Extracted page text data
+ + + +
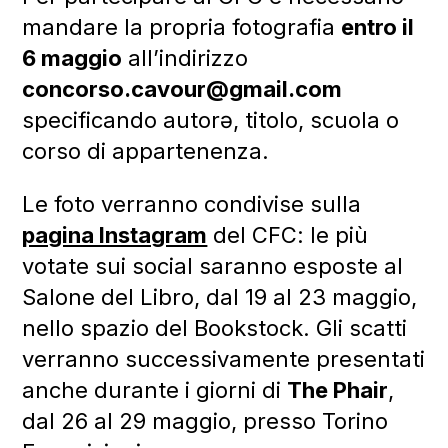
mandare la propria fotografia
entro il
6 maggio
all’indirizzo
concorso.cavour@gmail.com
specificando autorə, titolo, scuola o
corso di appartenenza.
Le foto verranno condivise sulla
pagina Instagram
del CFC: le più
votate sui social saranno esposte al
Salone del Libro, dal 19 al 23 maggio,
nello spazio del Bookstock. Gli scatti
verranno successivamente presentati
anche durante i giorni di
The Phair
,
dal 26 al 29 maggio, presso Torino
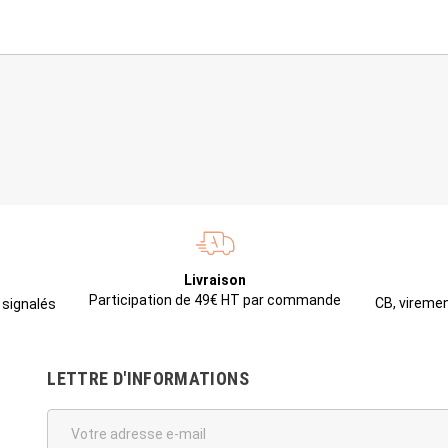
Livraison
Participation de 49€ HT par commande
CB, viremen
 signalés
LETTRE D'INFORMATIONS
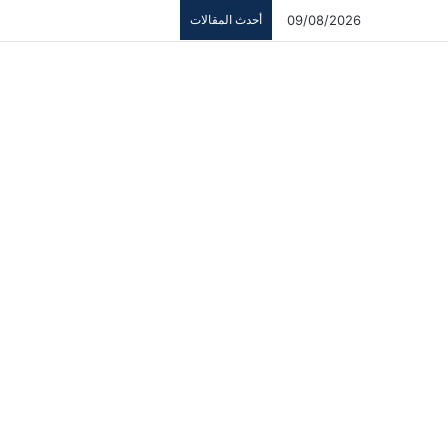
09/08/2026
أحدث المقالات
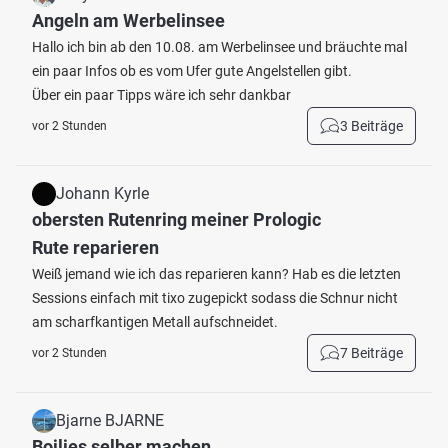
Angeln am Werbelinsee
Hallo ich bin ab den 10.08. am Werbelinsee und bräuchte mal
ein paar Infos ob es vom Ufer gute Angelstellen gibt.
Über ein paar Tipps wäre ich sehr dankbar
3 Beiträge
vor 2 Stunden
Johann Kyrle
obersten Rutenring meiner Prologic
Rute reparieren
Weiß jemand wie ich das reparieren kann? Hab es die letzten
Sessions einfach mit tixo zugepickt sodass die Schnur nicht
am scharfkantigen Metall aufschneidet.
7 Beiträge
vor 2 Stunden
Bjarne BJARNE
Boilies selber machen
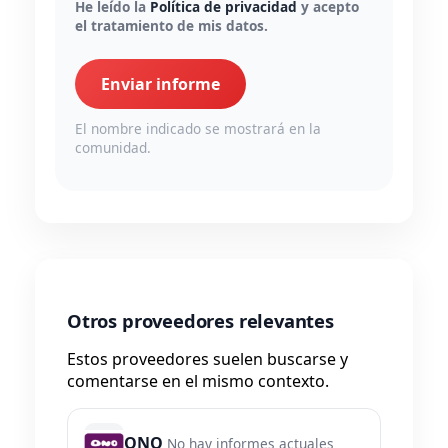
He leído la
Política de privacidad
y acepto
el tratamiento de mis datos.
Enviar informe
El nombre indicado se mostrará en la
comunidad.
Otros proveedores relevantes
Estos proveedores suelen buscarse y
comentarse en el mismo contexto.
ONO
No hay informes actuales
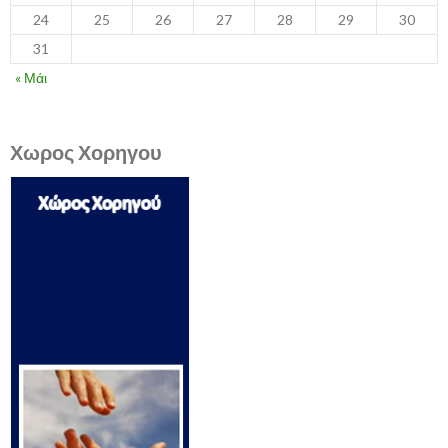
24
25
26
27
28
29
30
31
« Μάι
Χωρος Χορηγου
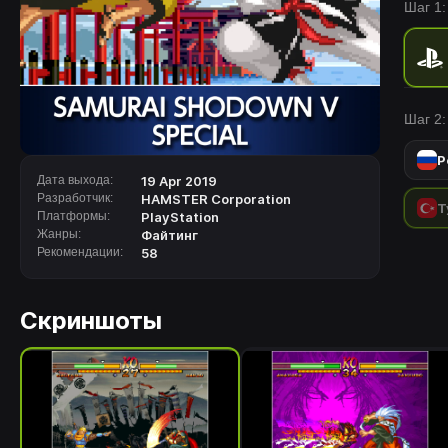
Шаг 1:
своих
NEOGE
NEOGE
сложн
отобра
Шаг 2:
со вс
шедев
Р
основ
Дата выхода:
19 Apr 2019
верси
Разработчик:
HAMSTER Corporation
Т
могут
Платформы:
PlayStation
Жанры:
Файтинг
Рекомендации:
58
Скриншоты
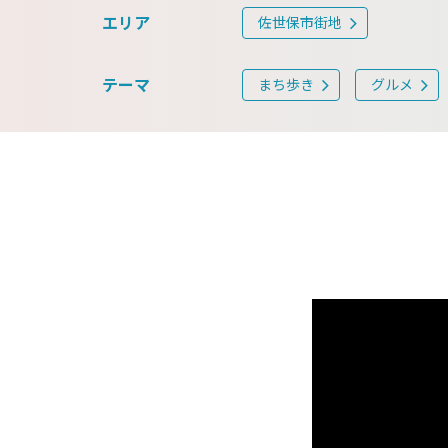
エリア
佐世保市街地
テーマ
まち歩き
グルメ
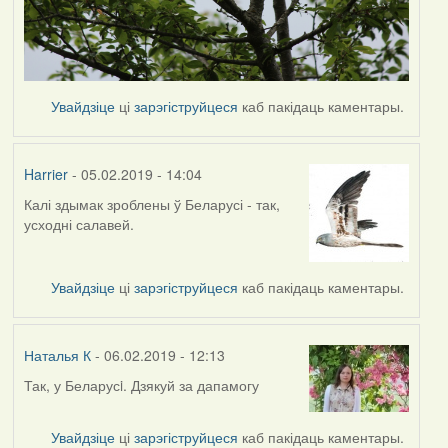
Увайдзіце
ці
зарэгіструйцеся
каб пакідаць каментары.
Harrier
- 05.02.2019 - 14:04
Калі здымак зроблены ў Беларусі - так,
In
усходні салавей.
reply
to
by
Увайдзіце
ці
зарэгіструйцеся
каб пакідаць каментары.
Наталья
К
Наталья К
- 06.02.2019 - 12:13
Так, у Беларусi. Дзякуй за дапамогу
In
reply
to
Увайдзіце
ці
зарэгіструйцеся
каб пакідаць каментары.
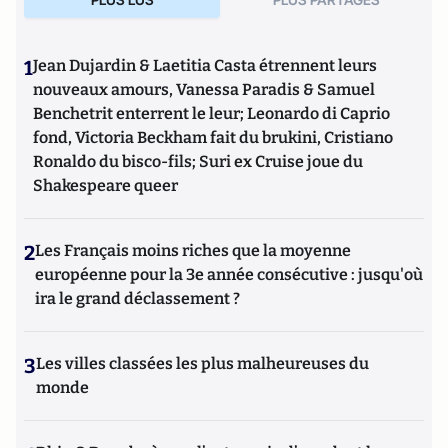
1
Jean Dujardin & Laetitia Casta étrennent leurs
nouveaux amours, Vanessa Paradis & Samuel
Benchetrit enterrent le leur; Leonardo di Caprio
fond, Victoria Beckham fait du brukini, Cristiano
Ronaldo du bisco-fils; Suri ex Cruise joue du
Shakespeare queer
2
Les Français moins riches que la moyenne
européenne pour la 3e année consécutive : jusqu'où
ira le grand déclassement ?
3
Les villes classées les plus malheureuses du
monde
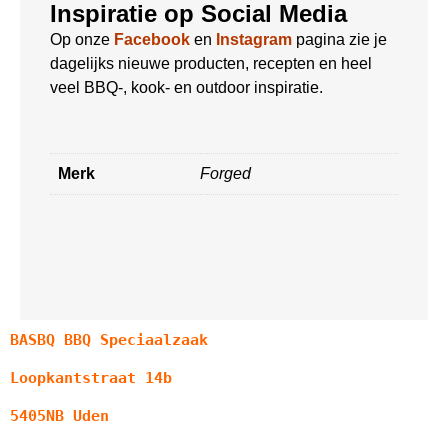
Inspiratie op Social Media
Op onze
Facebook
en
Instagram
pagina zie je
dagelijks nieuwe producten, recepten en heel
veel BBQ-, kook- en outdoor inspiratie.
Merk
Forged
BASBQ BBQ Speciaalzaak
Loopkantstraat 14b
5405NB Uden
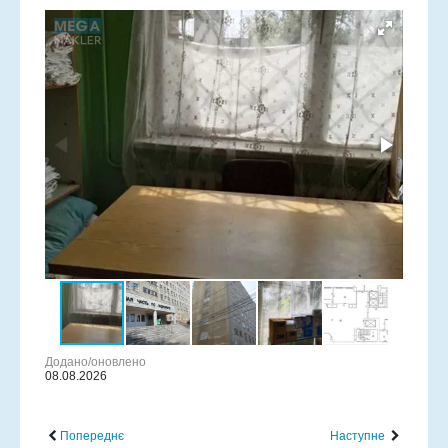
Додано/оновлено
08.08.2026
Попереднє
Наступне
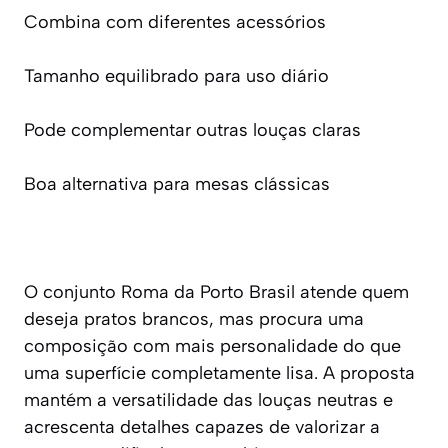
Combina com diferentes acessórios
Tamanho equilibrado para uso diário
Pode complementar outras louças claras
Boa alternativa para mesas clássicas
O conjunto Roma da Porto Brasil atende quem
deseja pratos brancos, mas procura uma
composição com mais personalidade do que
uma superfície completamente lisa. A proposta
mantém a versatilidade das louças neutras e
acrescenta detalhes capazes de valorizar a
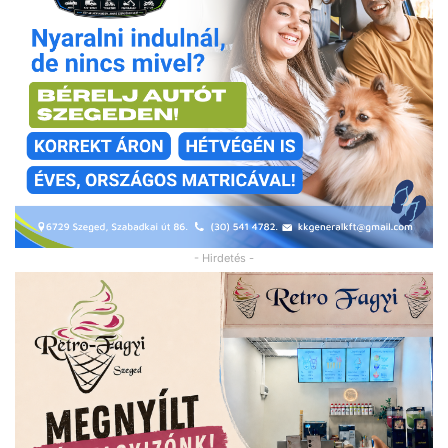
- Hirdetés -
+ + + +
§ **Exercise brief**
Word for word, write out the lines from the top of the records above down to the line holding "el tratamiento de mis datos.", inclusive, but not the pictures.

§ **Output of the exercise**
mandare la propria fotografia
entro il
6 maggio
all’indirizzo
concorso.cavour@gmail.com
specificando autorə, titolo, scuola o
corso di appartenenza.
Le foto verranno condivise sulla
pagina Instagram
del CFC: le più
votate sui social saranno esposte al
Salone del Libro, dal 19 al 23 maggio,
nello spazio del Bookstock. Gli scatti
verranno successivamente presentati
anche durante i giorni di
The Phair
,
dal 26 al 29 maggio, presso Torino
Livraison
Participation de 49€ HT par commande
CB, viremen
 signalés
LETTRE D'INFORMATIONS
09/08/2026
أحدث المقالات
Angeln am Werbelinsee
Hallo ich bin ab den 10.08. am Werbelinsee und bräuchte mal
ein paar Infos ob es vom Ufer gute Angelstellen gibt.
Über ein paar Tipps wäre ich sehr dankbar
3 Beiträge
vor 2 Stunden
Johann Kyrle
obersten Rutenring meiner Prologic
Rute reparieren
Weiß jemand wie ich das reparieren kann? Hab es die letzten
Sessions einfach mit tixo zugepickt sodass die Schnur nicht
am scharfkantigen Metall aufschneidet.
7 Beiträge
vor 2 Stunden
Bjarne BJARNE
Boilies selber machen
He leído la
Política de privacidad
y acepto
el tratamiento de mis datos.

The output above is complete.